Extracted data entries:

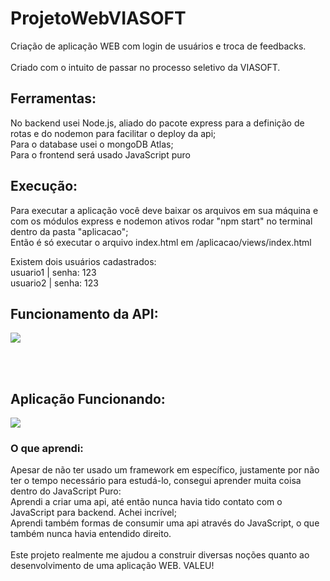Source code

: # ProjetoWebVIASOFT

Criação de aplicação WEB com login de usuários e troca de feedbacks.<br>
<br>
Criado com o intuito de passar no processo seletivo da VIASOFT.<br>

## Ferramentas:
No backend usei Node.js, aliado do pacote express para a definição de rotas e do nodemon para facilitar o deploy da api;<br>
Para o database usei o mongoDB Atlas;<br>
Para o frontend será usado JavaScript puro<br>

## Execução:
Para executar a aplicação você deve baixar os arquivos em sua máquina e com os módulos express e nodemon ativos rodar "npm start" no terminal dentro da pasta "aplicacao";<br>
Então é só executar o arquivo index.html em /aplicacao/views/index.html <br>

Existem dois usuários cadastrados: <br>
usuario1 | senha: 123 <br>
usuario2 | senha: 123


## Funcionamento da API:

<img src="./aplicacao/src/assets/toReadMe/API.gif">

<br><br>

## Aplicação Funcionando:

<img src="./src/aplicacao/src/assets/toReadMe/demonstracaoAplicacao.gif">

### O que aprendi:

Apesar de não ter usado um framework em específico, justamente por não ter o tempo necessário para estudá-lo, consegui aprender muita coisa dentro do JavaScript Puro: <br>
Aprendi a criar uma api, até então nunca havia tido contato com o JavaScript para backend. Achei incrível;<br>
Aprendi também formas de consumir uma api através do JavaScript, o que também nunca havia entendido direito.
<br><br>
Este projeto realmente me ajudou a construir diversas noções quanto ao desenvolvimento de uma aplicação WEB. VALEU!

==

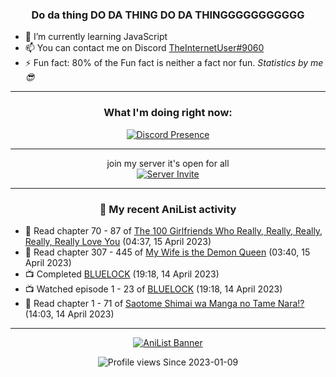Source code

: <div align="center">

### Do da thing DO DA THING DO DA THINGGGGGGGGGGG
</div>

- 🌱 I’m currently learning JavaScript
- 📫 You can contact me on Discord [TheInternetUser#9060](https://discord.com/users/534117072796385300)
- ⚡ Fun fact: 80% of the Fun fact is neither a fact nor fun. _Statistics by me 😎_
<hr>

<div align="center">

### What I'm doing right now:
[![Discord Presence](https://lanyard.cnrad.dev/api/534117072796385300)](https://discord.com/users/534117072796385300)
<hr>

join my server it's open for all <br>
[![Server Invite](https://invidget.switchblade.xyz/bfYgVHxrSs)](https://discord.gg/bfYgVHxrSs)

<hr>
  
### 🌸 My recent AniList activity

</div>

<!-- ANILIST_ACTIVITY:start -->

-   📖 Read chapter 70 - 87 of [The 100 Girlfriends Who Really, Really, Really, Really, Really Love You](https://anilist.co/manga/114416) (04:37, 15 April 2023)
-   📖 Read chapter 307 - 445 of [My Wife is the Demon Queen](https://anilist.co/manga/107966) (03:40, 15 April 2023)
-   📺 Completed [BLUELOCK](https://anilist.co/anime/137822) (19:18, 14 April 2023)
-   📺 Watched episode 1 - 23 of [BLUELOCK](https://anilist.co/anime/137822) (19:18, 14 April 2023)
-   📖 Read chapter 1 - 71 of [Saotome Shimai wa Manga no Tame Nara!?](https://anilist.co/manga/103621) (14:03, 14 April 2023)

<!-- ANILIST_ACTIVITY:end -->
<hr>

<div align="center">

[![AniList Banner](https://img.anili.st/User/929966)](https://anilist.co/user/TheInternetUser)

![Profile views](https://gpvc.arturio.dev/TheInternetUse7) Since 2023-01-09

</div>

= Exercise directions =
Turn the stretch from the line containing "Criação de aplicação" through the line containing "Este projeto realmente" into a numbered list, dropping any blank lines.

= Solved problem =
1. Criação de aplicação WEB com login de usuários e troca de feedbacks.<br>
2. <br>
3. Criado com o intuito de passar no processo seletivo da VIASOFT.<br>
4. ## Ferramentas:
5. No backend usei Node.js, aliado do pacote express para a definição de rotas e do nodemon para facilitar o deploy da api;<br>
6. Para o database usei o mongoDB Atlas;<br>
7. Para o frontend será usado JavaScript puro<br>
8. ## Execução:
9. Para executar a aplicação você deve baixar os arquivos em sua máquina e com os módulos express e nodemon ativos rodar "npm start" no terminal dentro da pasta "aplicacao";<br>
10. Então é só executar o arquivo index.html em /aplicacao/views/index.html <br>
11. Existem dois usuários cadastrados: <br>
12. usuario1 | senha: 123 <br>
13. usuario2 | senha: 123
14. ## Funcionamento da API:
15. <img src="./aplicacao/src/assets/toReadMe/API.gif">
16. <br><br>
17. ## Aplicação Funcionando:
18. <img src="./src/aplicacao/src/assets/toReadMe/demonstracaoAplicacao.gif">
19. ### O que aprendi:
20. Apesar de não ter usado um framework em específico, justamente por não ter o tempo necessário para estudá-lo, consegui aprender muita coisa dentro do JavaScript Puro: <br>
21. Aprendi a criar uma api, até então nunca havia tido contato com o JavaScript para backend. Achei incrível;<br>
22. Aprendi também formas de consumir uma api através do JavaScript, o que também nunca havia entendido direito.
23. <br><br>
24. Este projeto realmente me ajudou a construir diversas noções quanto ao desenvolvimento de uma aplicação WEB. VALEU!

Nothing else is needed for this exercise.